There is another effort to reorganize a trip, and it is coming from outside of the school. Manheim Township junior Alex King is familiar with missionary work, having missioned from Puerto Rico to Zimbabwe. An avid traveler, King seeks to bring the experience back as early as the summer of 2019. King has already contacted Outreach360 and has plans to coordinate a possible mission in June, 2019.

“I think it would be really cool if these trips could be student led. I think that would be wonderful,” said King. “Hopefully, students can take full responsibility. It would require us to do our own booking and planning, but it would be a very unique experience.”

Student-led trips, however, would appear daunting to plan for a group of seventeen-year-olds. Despite the believing that this will soon become a tradition among Manheim Township students. Alex King is not harrowed by the task ahead of him. He hopes that annual trips like these will become a tradition in Manheim Township.
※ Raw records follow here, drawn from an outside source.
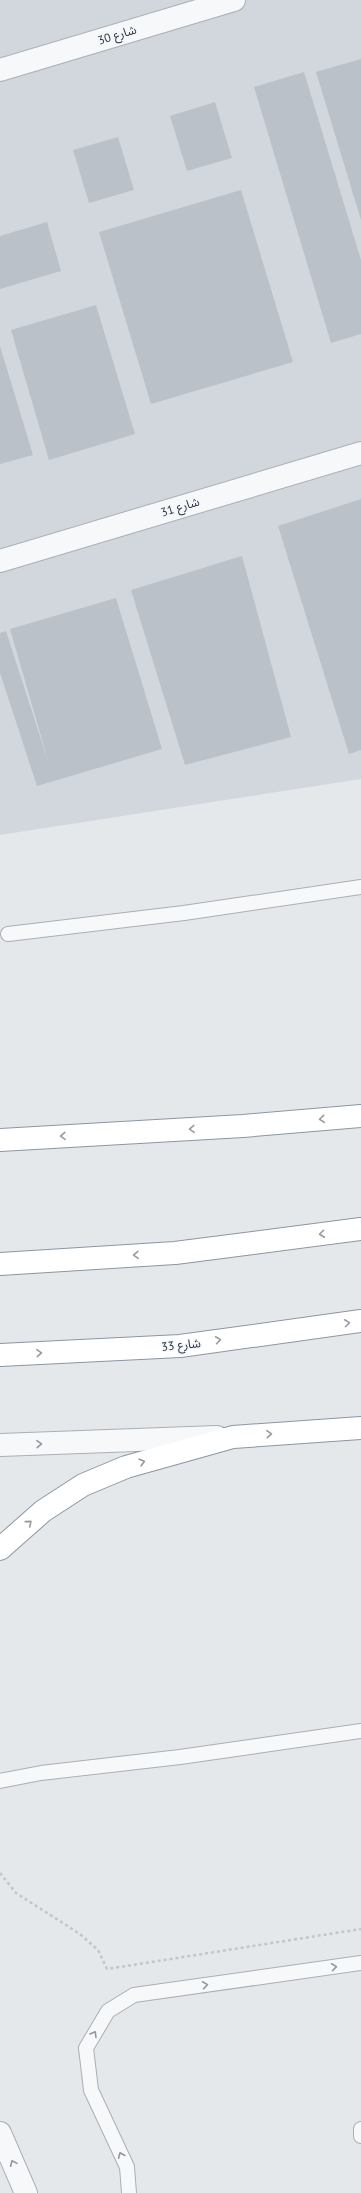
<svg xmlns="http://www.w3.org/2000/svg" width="361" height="2193" font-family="'PT Sans','Noto Sans Arabic',sans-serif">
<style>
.built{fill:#d2d7dd}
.building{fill:#bbc1c9}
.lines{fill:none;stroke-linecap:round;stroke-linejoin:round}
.service-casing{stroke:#a9afb6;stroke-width:16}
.minor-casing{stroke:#a9afb6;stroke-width:24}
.tertiary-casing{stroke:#a9afb6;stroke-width:24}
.trunk-casing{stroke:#8c96a2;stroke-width:24}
.path{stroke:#c2c6cb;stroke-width:2.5;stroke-dasharray:3 3;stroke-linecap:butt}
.service{stroke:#f7f8fa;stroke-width:14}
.minor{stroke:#f7f8fa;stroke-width:22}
.tertiary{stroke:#f7f8fa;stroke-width:22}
.trunk{stroke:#fff;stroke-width:22}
.oneway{stroke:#969aa2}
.oneway2{stroke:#92979f}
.labels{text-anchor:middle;stroke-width:3;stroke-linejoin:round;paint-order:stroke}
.street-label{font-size:12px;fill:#2c3644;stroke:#f4f6f9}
</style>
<rect width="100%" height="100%" fill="#e4e8eb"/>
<path class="built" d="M0,0H361V779L0,835Z"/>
<path class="building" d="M361,59V220L316,72Z
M304,72L361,260V334L331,343L254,87Z
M215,102L232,158L187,171L170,116Z
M118,137L134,190L89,203L73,150Z
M241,190L293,362L151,404L99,232Z
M47,222L61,271L0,289V236Z
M96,305L135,434L49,460L11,330Z
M0,346L33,455L0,464Z
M361,499V750L349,754L278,526Z
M242,556L291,737L185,765L131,590Z
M116,598L162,749L37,786L0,673V633L6,631L49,764L10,629Z"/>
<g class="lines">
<g class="service-casing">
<path id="service" d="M8,934L184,913L361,887
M0,1781L41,1773L180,1757L361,1731
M361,2129V2136
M129,2193L127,2167L91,2090L86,2048L108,2011L134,1995L361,1963"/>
</g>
<g class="minor-casing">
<path id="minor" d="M0,70L234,0
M0,561L361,453"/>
</g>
<g class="tertiary-casing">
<path id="tertiary" d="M0,1445L217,1437
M0,2133L26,2193"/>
</g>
<g class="trunk-casing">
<path id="trunk" d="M0,1140L243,1126L361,1116
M0,1264L175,1253L361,1229
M0,1355L180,1346L361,1321
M0,1549L43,1511L83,1485L126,1467L233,1437L361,1428"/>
</g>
<path class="path" d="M0,1873L16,1893L80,1934L98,1950L107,1969L361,1929"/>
<use href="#service" class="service"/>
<use href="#minor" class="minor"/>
<use href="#tertiary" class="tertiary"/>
<use href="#trunk" class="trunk"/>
</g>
<defs><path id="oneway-chevron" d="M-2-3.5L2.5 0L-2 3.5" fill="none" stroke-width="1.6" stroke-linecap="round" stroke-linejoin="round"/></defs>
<g class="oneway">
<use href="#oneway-chevron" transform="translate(322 1119) rotate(175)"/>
<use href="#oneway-chevron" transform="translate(192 1129) rotate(177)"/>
<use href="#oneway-chevron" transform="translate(63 1136) rotate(177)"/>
<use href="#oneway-chevron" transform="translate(322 1234) rotate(173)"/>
<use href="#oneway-chevron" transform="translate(136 1255) rotate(177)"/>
<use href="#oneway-chevron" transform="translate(347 1323) rotate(-8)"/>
<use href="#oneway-chevron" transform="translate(218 1340) rotate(-8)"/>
<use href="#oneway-chevron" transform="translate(39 1353) rotate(-3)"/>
<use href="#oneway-chevron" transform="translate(269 1434) rotate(-4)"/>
<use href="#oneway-chevron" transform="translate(142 1462) rotate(-16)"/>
<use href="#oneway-chevron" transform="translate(29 1523) rotate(-40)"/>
</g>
<g class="oneway2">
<use href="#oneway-chevron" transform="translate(39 1444) rotate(-2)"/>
<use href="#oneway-chevron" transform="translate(334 1967) rotate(-8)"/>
<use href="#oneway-chevron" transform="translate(205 1985) rotate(-8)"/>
<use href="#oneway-chevron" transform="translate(94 2034) rotate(-59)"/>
<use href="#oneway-chevron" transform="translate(121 2155) rotate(-113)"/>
<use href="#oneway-chevron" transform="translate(13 2163) rotate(-114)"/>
</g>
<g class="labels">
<g class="street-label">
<text transform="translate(117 35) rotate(-17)" y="4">شارع 30</text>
<text transform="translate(180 507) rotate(-17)" y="4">شارع 31</text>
<text transform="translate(181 1345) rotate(-6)" y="4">شارع 33</text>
</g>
</g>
</svg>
Ms. Niemi raises an optimistic, yet cautionary, voice, “I think it’s great that students want to go back for the summer program. But it’s a real big enterprise. I wish him luck. Trying to arrange airfare and transportation for so many people is difficult.”

Whether or not a trip will be organized, both parties interviewed expressed confidence in the Outreach360 program and the influence it has imparted upon the Manheim Township students who took part in it. Though the fate of future interactions of the project is unclear now, the enthusiasm of those who have had the opportunity to experience it is not to be understated.